◆ Goal of the exercise:
Word for word, print each line of the listing below; pictures stay out.

◆ Stored data:
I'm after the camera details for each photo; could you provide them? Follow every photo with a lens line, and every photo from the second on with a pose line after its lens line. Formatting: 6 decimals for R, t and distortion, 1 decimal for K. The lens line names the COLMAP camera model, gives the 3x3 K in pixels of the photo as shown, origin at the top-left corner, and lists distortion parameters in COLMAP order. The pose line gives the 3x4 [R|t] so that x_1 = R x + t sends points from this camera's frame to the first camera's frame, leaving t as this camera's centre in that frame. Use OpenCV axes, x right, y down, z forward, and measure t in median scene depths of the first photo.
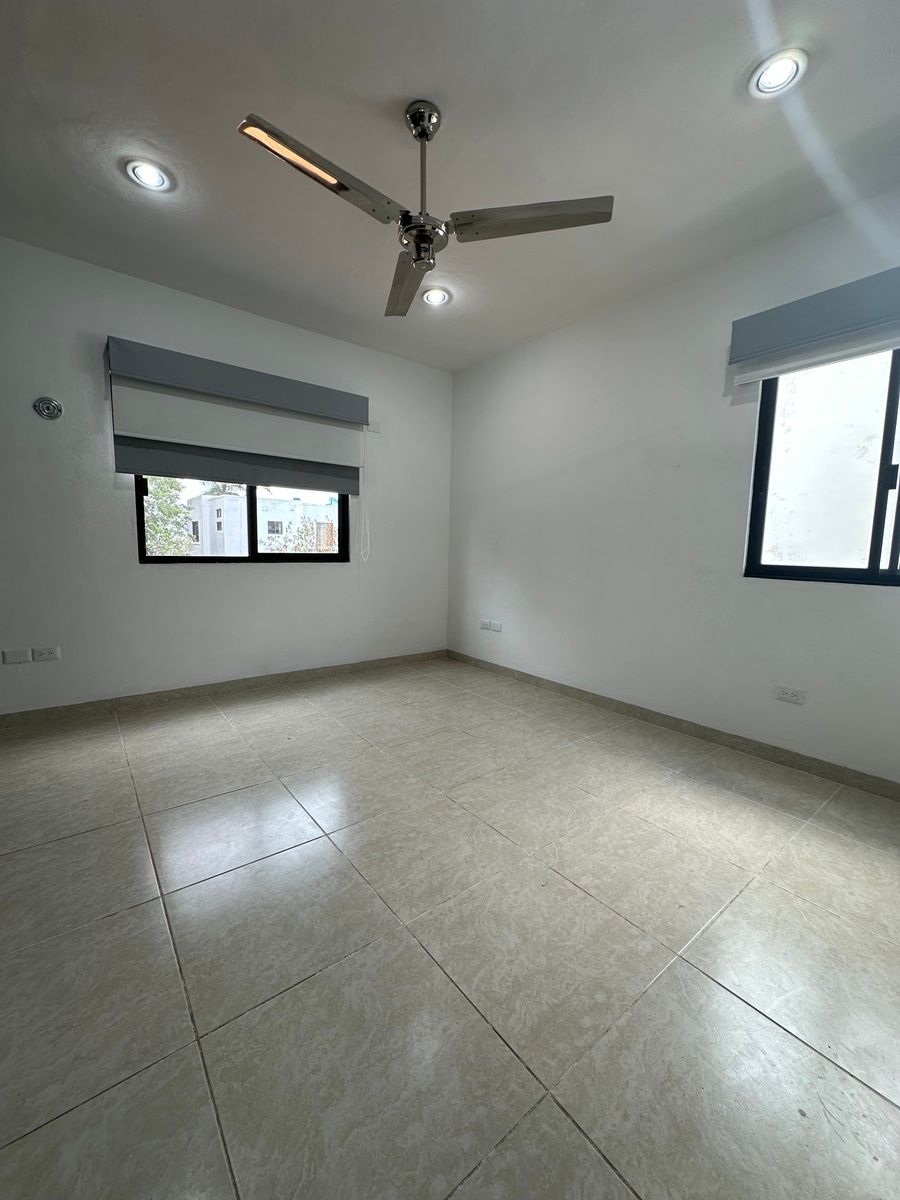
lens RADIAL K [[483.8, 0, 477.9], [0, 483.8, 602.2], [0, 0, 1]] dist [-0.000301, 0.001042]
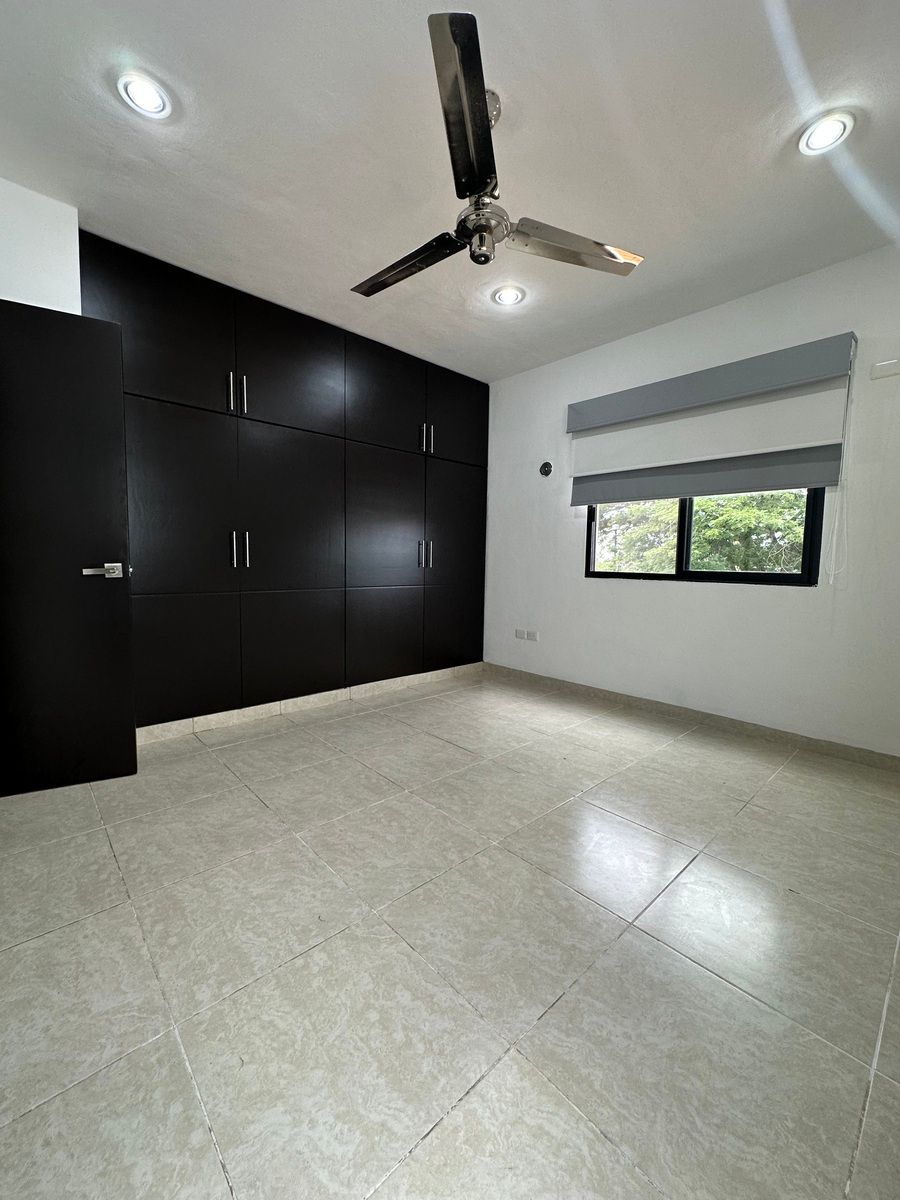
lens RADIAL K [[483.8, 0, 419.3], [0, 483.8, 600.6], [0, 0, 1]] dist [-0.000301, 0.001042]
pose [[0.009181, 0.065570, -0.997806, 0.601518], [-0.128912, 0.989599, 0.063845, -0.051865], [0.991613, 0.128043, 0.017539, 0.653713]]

◆ Reply to the exercise:
I'm after the camera details for each photo; could you provide them? Follow every photo with a lens line, and every photo from the second on with a pose line after its lens line. Formatting: 6 decimals for R, t and distortion, 1 decimal for K. The lens line names the COLMAP camera model, gives the 3x3 K in pixels of the photo as shown, origin at the top-left corner, and lists distortion parameters in COLMAP order. The pose line gives the 3x4 [R|t] so that x_1 = R x + t sends points from this camera's frame to the first camera's frame, leaving t as this camera's centre in that frame. Use OpenCV axes, x right, y down, z forward, and measure t in median scene depths of the first photo.
lens RADIAL K [[483.8, 0, 477.9], [0, 483.8, 602.2], [0, 0, 1]] dist [-0.000301, 0.001042]
lens RADIAL K [[483.8, 0, 419.3], [0, 483.8, 600.6], [0, 0, 1]] dist [-0.000301, 0.001042]
pose [[0.009181, 0.065570, -0.997806, 0.601518], [-0.128912, 0.989599, 0.063845, -0.051865], [0.991613, 0.128043, 0.017539, 0.653713]]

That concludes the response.